With the new classrooms which have glass-pane windows, painted walls and cement floors, the school seems to be getting a new lease on life.
Majority of schools in Nyeri Town Constituency were built in the colonial era and at independence. Kamuyu Primary School is one of 43 public schools in the constituency benefiting from the CDF project.
Nyeri Town MP Ngunjiri Wambugu says the primary intention in the renovation is to ensure all the schools in the constituency meet certain basic standards in terms of institutional capacity and state of facilities.
“We had a situation where some students were studying in classrooms without window panes while others were in storey buildings in the same constituency. This did not seem fair as all these schools are public institutions,” says Ngunjiri.
In Ithenguri Primary School, pupils are now learning in five renovated classrooms. The new roofs have even gutters to harvest rain water for use within the school.
The school, which was started in 1939, has been in need of a facelift for several years, according to deputy head teacher Samuel Mugenya.
“We needed the renovations to keep the 140 pupils comfortable and the new classrooms have motivated the teachers and students,” he says.
Marua Primary School that was built in the 1970s now boasts of nine newly renovated classrooms.
Head teacher Eustas Mwai says the school’s new look has motivated the 166 pupils and boosted their confidence.

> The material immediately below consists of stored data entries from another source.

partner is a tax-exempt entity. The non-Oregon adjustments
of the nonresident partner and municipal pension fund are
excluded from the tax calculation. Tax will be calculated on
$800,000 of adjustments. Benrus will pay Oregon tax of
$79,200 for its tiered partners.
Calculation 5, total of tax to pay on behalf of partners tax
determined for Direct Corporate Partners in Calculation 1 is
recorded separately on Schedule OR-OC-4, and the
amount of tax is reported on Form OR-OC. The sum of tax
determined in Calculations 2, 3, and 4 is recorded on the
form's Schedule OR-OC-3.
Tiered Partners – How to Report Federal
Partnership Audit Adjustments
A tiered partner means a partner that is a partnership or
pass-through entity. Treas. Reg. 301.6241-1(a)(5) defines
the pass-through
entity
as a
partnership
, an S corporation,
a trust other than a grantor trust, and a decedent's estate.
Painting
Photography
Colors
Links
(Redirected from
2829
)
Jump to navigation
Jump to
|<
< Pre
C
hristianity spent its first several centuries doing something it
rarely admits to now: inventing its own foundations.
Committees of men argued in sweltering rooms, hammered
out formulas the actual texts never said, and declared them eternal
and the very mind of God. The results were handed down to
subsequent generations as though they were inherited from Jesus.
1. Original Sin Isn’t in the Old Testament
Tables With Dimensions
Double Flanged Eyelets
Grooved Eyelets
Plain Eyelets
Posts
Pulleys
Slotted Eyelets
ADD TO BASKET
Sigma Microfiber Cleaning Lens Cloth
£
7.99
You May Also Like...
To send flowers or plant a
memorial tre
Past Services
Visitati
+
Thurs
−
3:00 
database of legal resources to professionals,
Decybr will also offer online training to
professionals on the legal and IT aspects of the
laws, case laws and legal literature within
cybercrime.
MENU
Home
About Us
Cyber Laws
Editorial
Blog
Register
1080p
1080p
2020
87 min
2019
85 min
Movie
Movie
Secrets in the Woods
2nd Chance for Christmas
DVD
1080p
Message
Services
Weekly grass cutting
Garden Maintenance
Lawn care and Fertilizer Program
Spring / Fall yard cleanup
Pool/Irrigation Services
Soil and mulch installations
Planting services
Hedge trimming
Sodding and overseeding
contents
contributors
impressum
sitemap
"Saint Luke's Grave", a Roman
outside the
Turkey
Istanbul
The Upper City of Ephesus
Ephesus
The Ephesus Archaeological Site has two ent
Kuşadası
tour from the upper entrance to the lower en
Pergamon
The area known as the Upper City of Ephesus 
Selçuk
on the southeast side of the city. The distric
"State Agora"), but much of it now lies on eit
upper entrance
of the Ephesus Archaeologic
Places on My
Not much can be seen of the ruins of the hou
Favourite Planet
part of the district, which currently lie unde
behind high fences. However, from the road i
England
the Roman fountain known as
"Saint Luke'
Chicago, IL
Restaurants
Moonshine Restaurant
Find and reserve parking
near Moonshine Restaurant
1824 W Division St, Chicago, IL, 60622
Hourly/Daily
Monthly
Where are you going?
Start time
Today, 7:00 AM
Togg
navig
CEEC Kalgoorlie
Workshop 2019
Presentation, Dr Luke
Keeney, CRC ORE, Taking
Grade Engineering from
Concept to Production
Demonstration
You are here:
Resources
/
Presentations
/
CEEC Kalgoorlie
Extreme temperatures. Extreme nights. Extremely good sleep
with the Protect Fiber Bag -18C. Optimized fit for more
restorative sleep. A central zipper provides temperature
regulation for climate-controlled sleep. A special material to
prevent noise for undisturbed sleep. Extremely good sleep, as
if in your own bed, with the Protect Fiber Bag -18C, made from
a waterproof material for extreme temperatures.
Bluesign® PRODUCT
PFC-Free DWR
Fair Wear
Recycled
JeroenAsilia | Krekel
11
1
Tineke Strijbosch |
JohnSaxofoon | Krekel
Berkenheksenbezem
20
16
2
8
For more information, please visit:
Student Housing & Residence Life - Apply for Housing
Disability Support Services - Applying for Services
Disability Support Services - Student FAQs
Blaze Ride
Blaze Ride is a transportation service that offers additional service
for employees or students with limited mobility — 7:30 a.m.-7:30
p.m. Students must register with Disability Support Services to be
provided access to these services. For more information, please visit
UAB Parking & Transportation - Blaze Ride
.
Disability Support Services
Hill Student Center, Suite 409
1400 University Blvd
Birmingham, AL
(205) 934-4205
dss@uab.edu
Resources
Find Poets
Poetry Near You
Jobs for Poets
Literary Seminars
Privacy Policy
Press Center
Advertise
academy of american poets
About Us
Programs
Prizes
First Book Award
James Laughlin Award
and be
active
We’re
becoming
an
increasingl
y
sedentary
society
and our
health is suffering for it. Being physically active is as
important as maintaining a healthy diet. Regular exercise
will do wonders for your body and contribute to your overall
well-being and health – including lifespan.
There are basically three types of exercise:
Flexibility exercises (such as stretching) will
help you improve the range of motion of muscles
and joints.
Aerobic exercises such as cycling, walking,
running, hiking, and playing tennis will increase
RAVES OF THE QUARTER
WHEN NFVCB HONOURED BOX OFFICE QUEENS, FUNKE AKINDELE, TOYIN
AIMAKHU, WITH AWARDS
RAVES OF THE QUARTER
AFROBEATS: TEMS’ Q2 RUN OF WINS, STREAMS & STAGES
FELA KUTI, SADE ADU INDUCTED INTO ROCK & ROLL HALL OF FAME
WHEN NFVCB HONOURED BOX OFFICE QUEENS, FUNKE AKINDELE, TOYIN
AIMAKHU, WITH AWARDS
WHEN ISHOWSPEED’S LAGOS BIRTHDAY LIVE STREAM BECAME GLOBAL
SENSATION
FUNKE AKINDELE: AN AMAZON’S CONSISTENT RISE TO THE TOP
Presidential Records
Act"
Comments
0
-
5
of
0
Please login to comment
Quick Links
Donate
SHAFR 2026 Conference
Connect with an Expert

In Mathari Ward, Nyarugumi and Kingongo primary schools now each has four new classrooms. In Rware Ward, renovations on several classrooms are ongoing in DEB and Githwariga primary schools.
Tetu Boys Primary School has recorded an influx of students, stretching the schools’ infrastructure, after the renovation of five of its classrooms. which was also built in the 1955.
The school built in 1955 has a population of 685 students.
“Some of the classrooms had welded wire mesh for windows and leaking roofs,” says headteacher Stephen Njoroge.
According to the CDF records, Nyeri Town has allocated and spent Sh49.6 million in the 2017/18 financial year towards education and expects to carry out renovations in 80 per cent of all the public schools in the constituency.